Nutrients 2019, 11(9), 2138; https://doi.org/10.3390/nu11092138
The higher the Vitamin D concentration, the lower the inflamation
Carolien Mathyssen 1OrcID,Jef Serré 1OrcID,Annelore Sacreas 1,Stephanie Everaerts 1,Karen Maes 1,Stijn Verleden 1,Lieve Verlinden 2,Annemieke Verstuyf 2,Charles Pilette 3,Ghislaine Gayan-Ramirez 1,Bart Vanaudenaerde 1 andWim Janssens 1,
1 Lab of Respiratory Diseases, CHROMETA, KU Leuven, 3000 Leuven, Belgium
2 Clinical and Experimental Endocrinology, CHROMETA, KU Leuven, 3000 Leuven, Belgium
3 Institute of Experimental & Clinical Research—Pole of Pneumology, ENT and Dermatology, Université Catholique de Louvain (UCL), 1200 Brussels, Belgium
In chronic obstructive pulmonary disease (COPD), the bronchial epithelium is the first immune barrier that is triggered by cigarette smoke. Although vitamin D (vitD) has proven anti-inflammatory and antimicrobial effects in alveolar macrophages, little is known about the direct role of vitD on cigarette smoke-exposed bronchial epithelial cells. We examined the effects of vitD on a human bronchial epithelial cell line (16HBE) and on air–liquid culture of primary bronchial epithelial cells (PBEC) of COPD patients and controls exposed for 24 h to cigarette smoke extract (CSE).
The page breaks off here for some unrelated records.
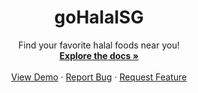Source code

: <h1 align="center">goHalalSG</h1>

  <p align="center">
    Find your favorite halal foods near you!
    <br />
    <a href="https://github.com/hfzgfr/halalfoodfinder"><strong>Explore the docs »</strong></a>
    <br />
    <br />
    <a href="https://github.com/hfzgfr/halalfoodfinder">View Demo</a>
    ·
    <a href="https://github.com/hfzgfr/halalfoodfinder">Report Bug</a>
    ·
    <a href="https://github.com/hfzgfr/halalfoodfinder">Request Feature</a>
  </p>
</p>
VitD decreased CSE-induced IL-8 secretion by 16HBE cells, but not by PBEC. VitD significantly increased the expression of the antimicrobial peptide cathelicidin in 16HBE and PBEC of both COPD subjects and controls. VitD did not affect epithelial to mesenchymal transition or epithelial MMP-9 expression and was not able to restore impaired wound healing by CSE in 16HBE cells. VitD increased the expression of its own catabolic enzyme CYP24A1 thereby maintaining its negative feedback.
In conclusion, vitD supplementation may potentially reduce infectious exacerbations in COPD by the upregulation of cathelicidin in the bronchial epithelium.